Items from a data source:

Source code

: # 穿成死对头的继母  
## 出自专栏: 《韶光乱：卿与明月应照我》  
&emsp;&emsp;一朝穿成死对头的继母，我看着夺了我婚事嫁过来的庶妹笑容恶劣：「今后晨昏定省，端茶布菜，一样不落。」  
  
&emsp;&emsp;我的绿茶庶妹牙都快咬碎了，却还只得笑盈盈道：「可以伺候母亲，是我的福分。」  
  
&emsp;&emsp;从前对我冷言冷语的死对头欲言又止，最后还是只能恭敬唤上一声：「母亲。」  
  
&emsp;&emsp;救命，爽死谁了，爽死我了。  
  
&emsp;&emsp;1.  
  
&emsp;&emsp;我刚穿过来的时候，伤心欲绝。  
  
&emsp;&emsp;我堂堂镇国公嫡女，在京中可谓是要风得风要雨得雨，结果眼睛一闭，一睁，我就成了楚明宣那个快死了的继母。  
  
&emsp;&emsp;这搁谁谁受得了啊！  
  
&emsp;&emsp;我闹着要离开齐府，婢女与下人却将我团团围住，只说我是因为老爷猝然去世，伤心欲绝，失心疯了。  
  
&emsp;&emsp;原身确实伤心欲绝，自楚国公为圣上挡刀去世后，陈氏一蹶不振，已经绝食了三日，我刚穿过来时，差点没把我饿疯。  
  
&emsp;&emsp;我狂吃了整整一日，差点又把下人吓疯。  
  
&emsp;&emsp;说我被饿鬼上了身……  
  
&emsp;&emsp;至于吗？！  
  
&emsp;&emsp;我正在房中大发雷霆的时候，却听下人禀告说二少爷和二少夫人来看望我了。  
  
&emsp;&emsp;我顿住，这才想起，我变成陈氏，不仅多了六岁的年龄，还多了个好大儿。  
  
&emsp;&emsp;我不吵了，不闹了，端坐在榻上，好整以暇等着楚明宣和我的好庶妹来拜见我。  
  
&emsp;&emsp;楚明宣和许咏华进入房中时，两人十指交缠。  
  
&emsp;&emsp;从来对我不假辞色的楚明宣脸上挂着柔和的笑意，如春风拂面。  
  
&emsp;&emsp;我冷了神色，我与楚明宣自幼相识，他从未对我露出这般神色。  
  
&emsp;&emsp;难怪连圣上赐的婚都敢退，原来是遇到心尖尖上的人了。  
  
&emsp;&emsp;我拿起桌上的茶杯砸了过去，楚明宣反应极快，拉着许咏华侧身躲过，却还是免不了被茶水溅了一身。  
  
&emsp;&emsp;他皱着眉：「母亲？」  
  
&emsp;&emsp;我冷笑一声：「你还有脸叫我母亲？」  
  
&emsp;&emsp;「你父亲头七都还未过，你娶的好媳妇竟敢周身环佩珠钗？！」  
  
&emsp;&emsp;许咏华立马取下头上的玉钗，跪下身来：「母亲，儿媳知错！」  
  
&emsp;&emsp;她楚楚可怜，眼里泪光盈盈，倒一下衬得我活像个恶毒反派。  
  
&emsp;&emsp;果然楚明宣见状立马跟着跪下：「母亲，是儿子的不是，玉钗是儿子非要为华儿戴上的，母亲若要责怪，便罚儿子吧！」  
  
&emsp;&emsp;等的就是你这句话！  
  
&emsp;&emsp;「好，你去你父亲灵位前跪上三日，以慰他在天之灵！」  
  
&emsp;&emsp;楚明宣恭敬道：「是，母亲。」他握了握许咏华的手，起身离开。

### Directions:
For this task, please set down every entry exactly, with no line left out.

### Solution to this task:
Source code

: # 穿成死对头的继母  
## 出自专栏: 《韶光乱：卿与明月应照我》  
&emsp;&emsp;一朝穿成死对头的继母，我看着夺了我婚事嫁过来的庶妹笑容恶劣：「今后晨昏定省，端茶布菜，一样不落。」  
  
&emsp;&emsp;我的绿茶庶妹牙都快咬碎了，却还只得笑盈盈道：「可以伺候母亲，是我的福分。」  
  
&emsp;&emsp;从前对我冷言冷语的死对头欲言又止，最后还是只能恭敬唤上一声：「母亲。」  
  
&emsp;&emsp;救命，爽死谁了，爽死我了。  
  
&emsp;&emsp;1.  
  
&emsp;&emsp;我刚穿过来的时候，伤心欲绝。  
  
&emsp;&emsp;我堂堂镇国公嫡女，在京中可谓是要风得风要雨得雨，结果眼睛一闭，一睁，我就成了楚明宣那个快死了的继母。  
  
&emsp;&emsp;这搁谁谁受得了啊！  
  
&emsp;&emsp;我闹着要离开齐府，婢女与下人却将我团团围住，只说我是因为老爷猝然去世，伤心欲绝，失心疯了。  
  
&emsp;&emsp;原身确实伤心欲绝，自楚国公为圣上挡刀去世后，陈氏一蹶不振，已经绝食了三日，我刚穿过来时，差点没把我饿疯。  
  
&emsp;&emsp;我狂吃了整整一日，差点又把下人吓疯。  
  
&emsp;&emsp;说我被饿鬼上了身……  
  
&emsp;&emsp;至于吗？！  
  
&emsp;&emsp;我正在房中大发雷霆的时候，却听下人禀告说二少爷和二少夫人来看望我了。  
  
&emsp;&emsp;我顿住，这才想起，我变成陈氏，不仅多了六岁的年龄，还多了个好大儿。  
  
&emsp;&emsp;我不吵了，不闹了，端坐在榻上，好整以暇等着楚明宣和我的好庶妹来拜见我。  
  
&emsp;&emsp;楚明宣和许咏华进入房中时，两人十指交缠。  
  
&emsp;&emsp;从来对我不假辞色的楚明宣脸上挂着柔和的笑意，如春风拂面。  
  
&emsp;&emsp;我冷了神色，我与楚明宣自幼相识，他从未对我露出这般神色。  
  
&emsp;&emsp;难怪连圣上赐的婚都敢退，原来是遇到心尖尖上的人了。  
  
&emsp;&emsp;我拿起桌上的茶杯砸了过去，楚明宣反应极快，拉着许咏华侧身躲过，却还是免不了被茶水溅了一身。  
  
&emsp;&emsp;他皱着眉：「母亲？」  
  
&emsp;&emsp;我冷笑一声：「你还有脸叫我母亲？」  
  
&emsp;&emsp;「你父亲头七都还未过，你娶的好媳妇竟敢周身环佩珠钗？！」  
  
&emsp;&emsp;许咏华立马取下头上的玉钗，跪下身来：「母亲，儿媳知错！」  
  
&emsp;&emsp;她楚楚可怜，眼里泪光盈盈，倒一下衬得我活像个恶毒反派。  
  
&emsp;&emsp;果然楚明宣见状立马跟着跪下：「母亲，是儿子的不是，玉钗是儿子非要为华儿戴上的，母亲若要责怪，便罚儿子吧！」  
  
&emsp;&emsp;等的就是你这句话！  
  
&emsp;&emsp;「好，你去你父亲灵位前跪上三日，以慰他在天之灵！」  
  
&emsp;&emsp;楚明宣恭敬道：「是，母亲。」他握了握许咏华的手，起身离开。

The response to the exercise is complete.